● Given passage:
▼

Friday, October 26, 2012

Amplification of climate change in the Arctic

In contrast to multi-year old ice, first-year old ice—ice that formed only since the last melt season—is thinner, saltier, and much more prone to melt.


Over the years, the loss of sea ice has become especially manifest in the older ice, as illustrated by the image below.


Salt content and hardness play a part in multi-year ice’s resistance to melt, explains a recent NOAA article, but the main characteristic that allows the ice to survive the melt season is thickness.

Screenshots from: PIOMAS Arctic Sea Ice Thickness Simulation 1978-2011
The decline in thickness over the years goes a long way to explain the self-reinforcing character of sea ice decline in the Arctic.

As another recent NOAA article describes, there is “something extra” behind the record ice retreats of the past 6 years: each June, the prevailing winds shifted from their normal west-to-east direction and instead blew strongly from the south across the Bering and Chuchki Seas (left on the image below), over the North Pole, and out toward Fram Strait. (The length of the lines is qualitative: longer lines mean stronger winds.)

▲

(Collected data entries)

▼

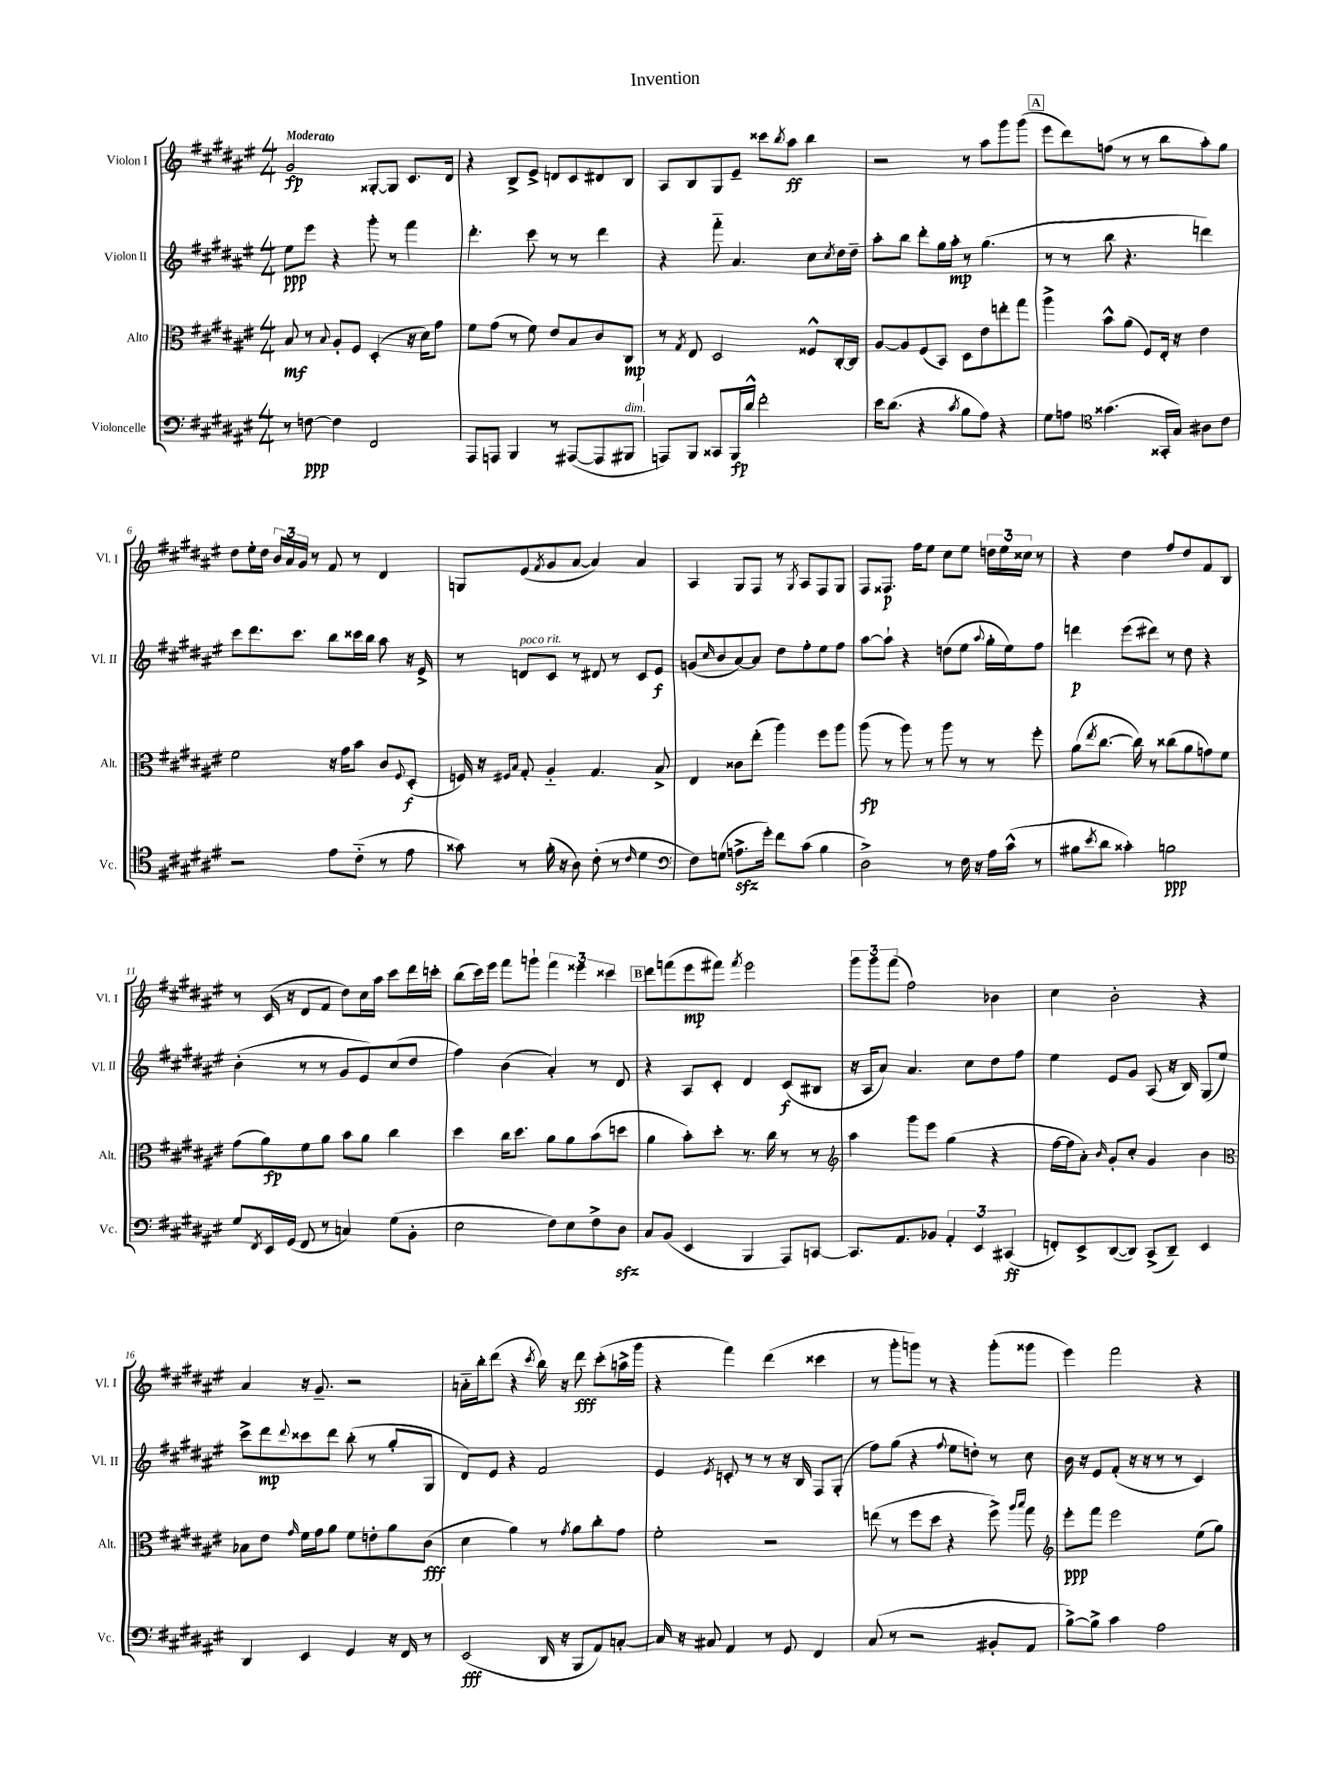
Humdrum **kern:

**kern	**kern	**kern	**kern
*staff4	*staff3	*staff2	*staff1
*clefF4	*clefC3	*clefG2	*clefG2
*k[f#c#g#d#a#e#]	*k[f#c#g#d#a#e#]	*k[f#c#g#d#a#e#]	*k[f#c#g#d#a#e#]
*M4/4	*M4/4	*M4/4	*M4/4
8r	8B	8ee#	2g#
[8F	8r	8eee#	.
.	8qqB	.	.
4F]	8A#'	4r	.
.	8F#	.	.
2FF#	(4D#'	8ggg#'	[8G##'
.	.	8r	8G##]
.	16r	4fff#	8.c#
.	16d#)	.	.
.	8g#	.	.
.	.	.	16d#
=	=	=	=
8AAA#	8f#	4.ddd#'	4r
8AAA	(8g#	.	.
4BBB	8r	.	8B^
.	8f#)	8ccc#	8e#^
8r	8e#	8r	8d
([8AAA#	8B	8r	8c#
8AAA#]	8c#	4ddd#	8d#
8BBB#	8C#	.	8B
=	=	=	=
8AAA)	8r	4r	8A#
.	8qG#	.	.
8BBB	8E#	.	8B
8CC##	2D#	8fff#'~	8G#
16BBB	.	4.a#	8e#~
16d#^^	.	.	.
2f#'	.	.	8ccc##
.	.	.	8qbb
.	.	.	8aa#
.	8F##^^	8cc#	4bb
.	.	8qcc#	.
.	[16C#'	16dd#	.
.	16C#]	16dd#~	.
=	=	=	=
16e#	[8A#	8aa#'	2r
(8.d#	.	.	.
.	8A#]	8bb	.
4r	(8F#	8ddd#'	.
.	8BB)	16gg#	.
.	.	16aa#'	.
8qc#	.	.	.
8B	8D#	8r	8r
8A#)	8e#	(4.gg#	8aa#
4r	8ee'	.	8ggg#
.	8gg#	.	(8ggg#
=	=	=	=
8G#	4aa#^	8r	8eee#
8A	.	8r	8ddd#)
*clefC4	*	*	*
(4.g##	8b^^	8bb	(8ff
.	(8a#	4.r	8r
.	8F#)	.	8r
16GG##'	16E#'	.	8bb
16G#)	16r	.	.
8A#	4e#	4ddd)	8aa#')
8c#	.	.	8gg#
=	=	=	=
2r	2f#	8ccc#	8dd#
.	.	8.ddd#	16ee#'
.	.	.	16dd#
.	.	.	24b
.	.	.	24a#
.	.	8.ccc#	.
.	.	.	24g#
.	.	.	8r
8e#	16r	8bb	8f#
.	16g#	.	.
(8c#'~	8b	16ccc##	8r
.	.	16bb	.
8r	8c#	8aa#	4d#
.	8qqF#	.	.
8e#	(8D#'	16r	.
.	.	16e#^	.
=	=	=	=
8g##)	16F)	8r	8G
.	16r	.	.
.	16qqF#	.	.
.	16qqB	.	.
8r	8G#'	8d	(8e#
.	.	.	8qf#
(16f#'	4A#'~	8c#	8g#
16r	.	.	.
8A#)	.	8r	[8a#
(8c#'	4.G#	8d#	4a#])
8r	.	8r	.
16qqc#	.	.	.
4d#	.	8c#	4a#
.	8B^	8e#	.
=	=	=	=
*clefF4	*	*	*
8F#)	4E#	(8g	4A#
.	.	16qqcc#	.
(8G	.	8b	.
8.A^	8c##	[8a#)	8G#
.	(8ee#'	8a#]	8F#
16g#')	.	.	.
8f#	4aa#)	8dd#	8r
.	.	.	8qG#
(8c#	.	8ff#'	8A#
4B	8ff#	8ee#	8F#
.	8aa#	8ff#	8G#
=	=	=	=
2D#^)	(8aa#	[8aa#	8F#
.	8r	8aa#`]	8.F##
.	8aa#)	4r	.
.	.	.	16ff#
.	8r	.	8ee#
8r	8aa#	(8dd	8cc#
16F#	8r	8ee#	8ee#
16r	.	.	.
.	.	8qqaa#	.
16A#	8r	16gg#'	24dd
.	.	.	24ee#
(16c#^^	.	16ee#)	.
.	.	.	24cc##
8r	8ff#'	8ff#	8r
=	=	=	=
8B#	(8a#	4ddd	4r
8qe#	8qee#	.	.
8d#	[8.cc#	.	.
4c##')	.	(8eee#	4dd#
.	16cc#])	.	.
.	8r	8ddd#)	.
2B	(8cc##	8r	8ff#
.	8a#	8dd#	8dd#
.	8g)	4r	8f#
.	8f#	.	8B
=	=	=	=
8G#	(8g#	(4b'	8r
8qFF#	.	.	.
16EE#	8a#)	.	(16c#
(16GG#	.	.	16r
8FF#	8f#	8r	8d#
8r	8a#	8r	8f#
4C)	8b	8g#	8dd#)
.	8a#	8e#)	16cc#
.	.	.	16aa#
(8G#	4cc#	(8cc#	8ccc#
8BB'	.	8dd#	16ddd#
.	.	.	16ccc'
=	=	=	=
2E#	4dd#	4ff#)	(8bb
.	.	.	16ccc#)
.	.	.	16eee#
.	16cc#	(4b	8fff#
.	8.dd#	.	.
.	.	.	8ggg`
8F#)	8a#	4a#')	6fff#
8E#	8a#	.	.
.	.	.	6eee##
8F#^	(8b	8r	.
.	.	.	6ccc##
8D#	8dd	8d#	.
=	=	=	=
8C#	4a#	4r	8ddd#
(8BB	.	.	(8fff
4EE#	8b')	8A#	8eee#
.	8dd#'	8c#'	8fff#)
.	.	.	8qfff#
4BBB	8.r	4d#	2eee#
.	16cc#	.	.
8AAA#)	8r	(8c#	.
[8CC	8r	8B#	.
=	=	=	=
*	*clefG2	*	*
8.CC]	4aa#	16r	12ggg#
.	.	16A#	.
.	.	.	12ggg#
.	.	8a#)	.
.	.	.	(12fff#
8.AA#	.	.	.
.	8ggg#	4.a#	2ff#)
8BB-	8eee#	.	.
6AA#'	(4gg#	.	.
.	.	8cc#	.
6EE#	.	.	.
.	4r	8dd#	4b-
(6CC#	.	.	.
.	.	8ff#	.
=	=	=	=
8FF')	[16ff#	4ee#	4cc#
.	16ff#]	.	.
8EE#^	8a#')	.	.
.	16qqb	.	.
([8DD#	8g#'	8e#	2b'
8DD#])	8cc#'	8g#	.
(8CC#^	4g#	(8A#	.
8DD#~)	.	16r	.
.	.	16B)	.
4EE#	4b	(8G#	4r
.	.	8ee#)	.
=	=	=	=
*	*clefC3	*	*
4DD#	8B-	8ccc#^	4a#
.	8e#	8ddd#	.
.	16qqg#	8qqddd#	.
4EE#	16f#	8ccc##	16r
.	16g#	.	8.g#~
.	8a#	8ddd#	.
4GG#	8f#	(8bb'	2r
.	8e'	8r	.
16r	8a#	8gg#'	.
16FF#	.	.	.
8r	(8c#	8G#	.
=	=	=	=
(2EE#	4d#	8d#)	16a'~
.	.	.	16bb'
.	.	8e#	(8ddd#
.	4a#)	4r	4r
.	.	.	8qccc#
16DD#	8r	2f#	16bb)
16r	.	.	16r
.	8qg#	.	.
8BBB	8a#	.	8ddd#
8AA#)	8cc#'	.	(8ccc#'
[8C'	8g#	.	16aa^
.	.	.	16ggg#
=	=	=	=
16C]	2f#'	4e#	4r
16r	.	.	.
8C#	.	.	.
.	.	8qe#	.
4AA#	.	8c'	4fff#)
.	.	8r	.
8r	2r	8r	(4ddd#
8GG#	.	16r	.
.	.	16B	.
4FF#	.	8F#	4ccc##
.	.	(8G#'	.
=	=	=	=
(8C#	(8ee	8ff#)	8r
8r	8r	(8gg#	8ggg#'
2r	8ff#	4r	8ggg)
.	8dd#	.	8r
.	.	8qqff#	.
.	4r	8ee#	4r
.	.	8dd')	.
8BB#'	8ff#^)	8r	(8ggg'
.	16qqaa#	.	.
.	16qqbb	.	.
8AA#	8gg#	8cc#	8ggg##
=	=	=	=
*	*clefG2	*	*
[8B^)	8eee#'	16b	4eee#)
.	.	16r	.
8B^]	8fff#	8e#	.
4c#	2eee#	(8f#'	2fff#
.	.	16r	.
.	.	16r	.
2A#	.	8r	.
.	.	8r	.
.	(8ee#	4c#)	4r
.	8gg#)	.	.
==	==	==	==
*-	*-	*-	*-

▲

● Problems to solve:
A. From the Arctic sea ice text, give the part that opens with the words containing "Amplification of climate" and closes with "prone to melt." again, swapping "saltier" for "more saline".
B. List every place the Arctic sea ice text names along the path of the June winds.

● Solution list:
A.
Amplification of climate change in the Arctic

In contrast to multi-year old ice, first-year old ice—ice that formed only since the last melt season—is thinner, more saline, and much more prone to melt.

B.
- Bering Sea
- Chuchki Sea
- North Pole
- Fram Strait